Start of Extracted records

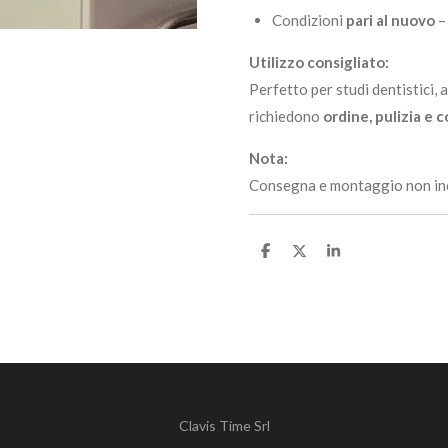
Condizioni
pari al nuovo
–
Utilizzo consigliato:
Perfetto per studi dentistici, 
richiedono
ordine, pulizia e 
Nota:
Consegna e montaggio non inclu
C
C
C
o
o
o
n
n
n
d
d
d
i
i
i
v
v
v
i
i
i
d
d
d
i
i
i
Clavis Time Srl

End of Extracted records
Start of Extracted records

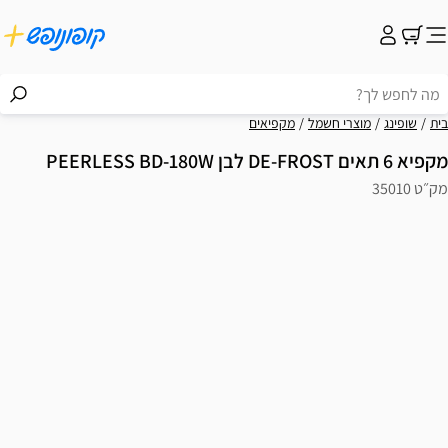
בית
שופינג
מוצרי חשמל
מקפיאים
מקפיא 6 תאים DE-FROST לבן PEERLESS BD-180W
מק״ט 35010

End of Extracted records

## Try it
Which lines of the records contain the string "תאים"? Report every such line in full, treating uppercase and lowercase as different.

## Your solution
מקפיא 6 תאים DE-FROST לבן PEERLESS BD-180W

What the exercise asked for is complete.